- Born: 5 July 1941 Melaka, Straits Settlements (present-day Malaysia)
- Died: 29 October 2020 (aged 79) Kuala Lumpur, Malaysia
- Occupations: Poet, writer
- Notable work: Sajak-Sajak Salleh – Poems Sacred and Profane, The Amok of Mat Solo

= Salleh Ben Joned =

Salleh Ben Joned (5 July 1941 - 29 October 2020) was a Malaysian poet, whom some have called the "bad boy of Malaysian literature".

== Early life ==
Salleh was born in Melaka on 5 July 1941, where he later attended the Malacca High School. He received a Colombo Plan scholarship in 1963 to study English literature in Australia, where he studied first in Adelaide, then at the University of Tasmania where he was a student of James McAuley.

== Career ==
After returning to Malaysia in 1973, Salleh taught English literature at the University of Malaya, before becoming a freelance writer in 1983. He was also a columnist for the New Straits Times in the 1980s and 1990s.
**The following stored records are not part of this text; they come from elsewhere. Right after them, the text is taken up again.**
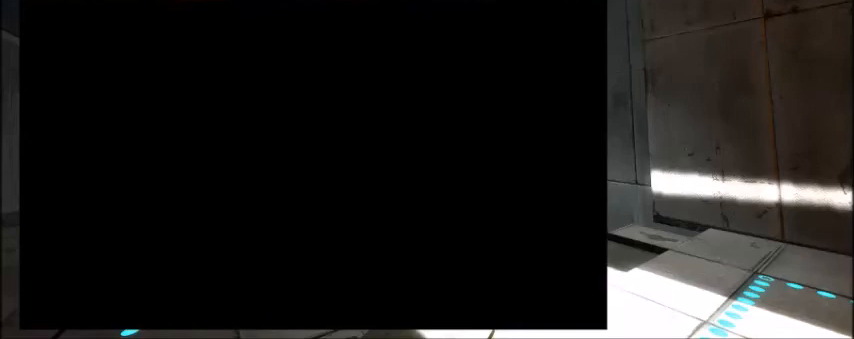
Gameplay with keyboard and mouse; each line is a JSON object with the keys held at the frame after it. "events" lists presses ("down") and releases ("up") of "1", "2", "3", "4", "5", "a", "alt", "c", "caps_lock", "ctrl", "d", "e", "f", "g", "q", "r", "s", "shift", "space", "t", "tab", "v", "w", "x" and "z" between this image and that frame as [ms after this image, input, new state], when the widget could be followed in between. No other keys are recorded. Mouse buttons are not recorded. Not read: mouse_move.
{"keys": ["w"], "events": [[100, "g", "down"], [234, "g", "up"], [400, "w", "down"]]}
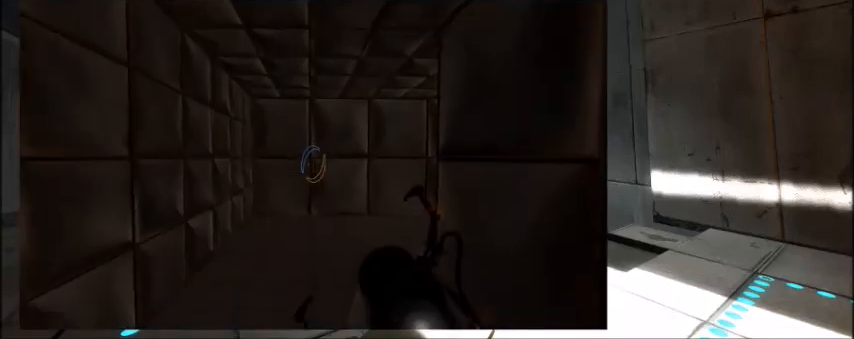
{"keys": ["w"], "events": []}
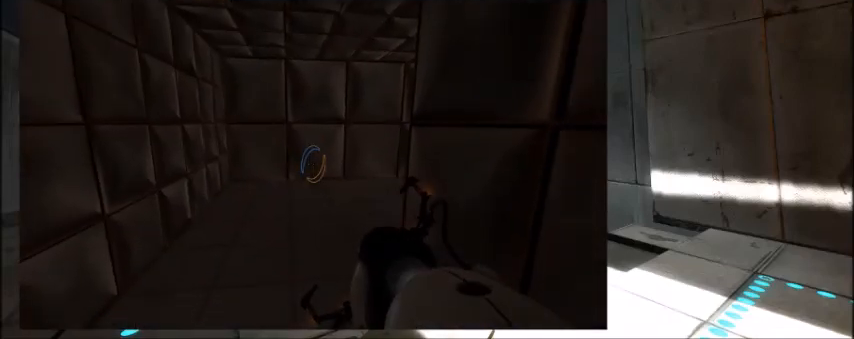
{"keys": ["w"], "events": []}
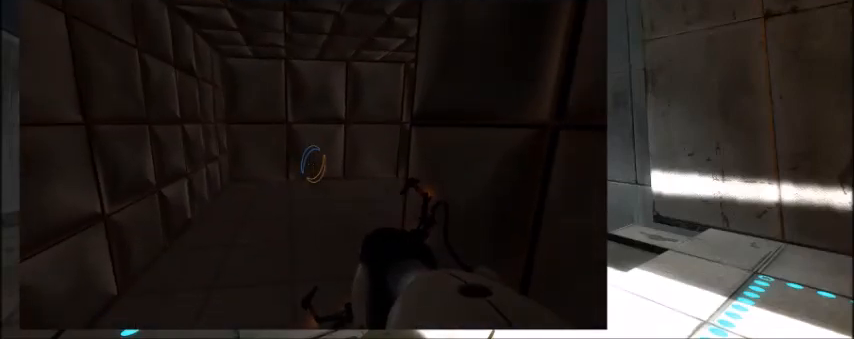
{"keys": ["d", "w"], "events": [[367, "d", "down"]]}
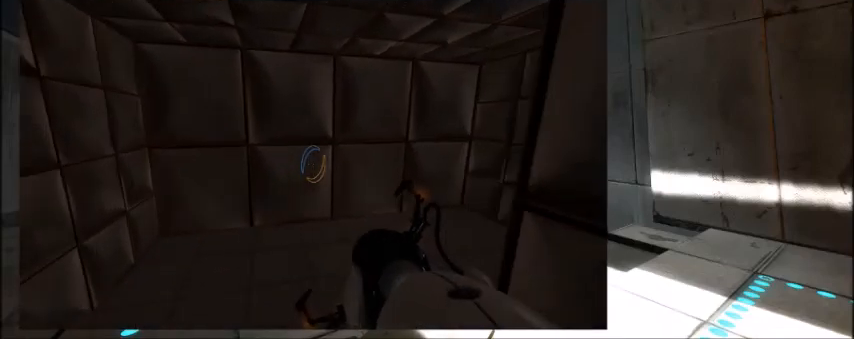
{"keys": ["d", "w"], "events": []}
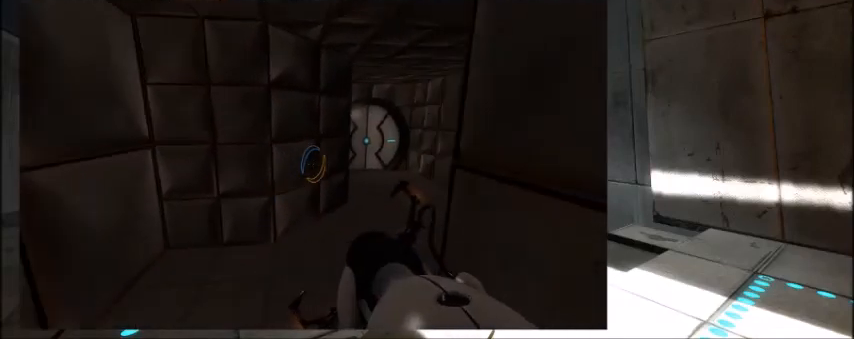
{"keys": ["d", "w"], "events": []}
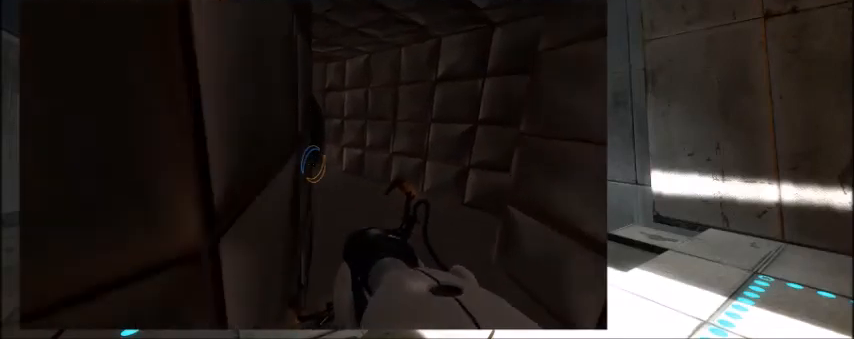
{"keys": ["a", "w"], "events": [[501, "a", "down"], [501, "d", "up"]]}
His works include Sajak-Sajak Salleh – Poems Sacred and Profane and The Amok of Mat Solo. His work often employed apparent profanity and blasphemy to criticise contemporary political and religious ideologies in Malaysia; in 1974 he publicly urinated at an art exhibition in response to what he saw as its pretentiousness. An essay written by Salleh explaining his rationale for this 'performance art' was later included in texts on art history.

== Death ==
Salleh died at the age of 79 from heart failure at 1:21 am on 29 October 2020 at the University Malaya Medical Centre.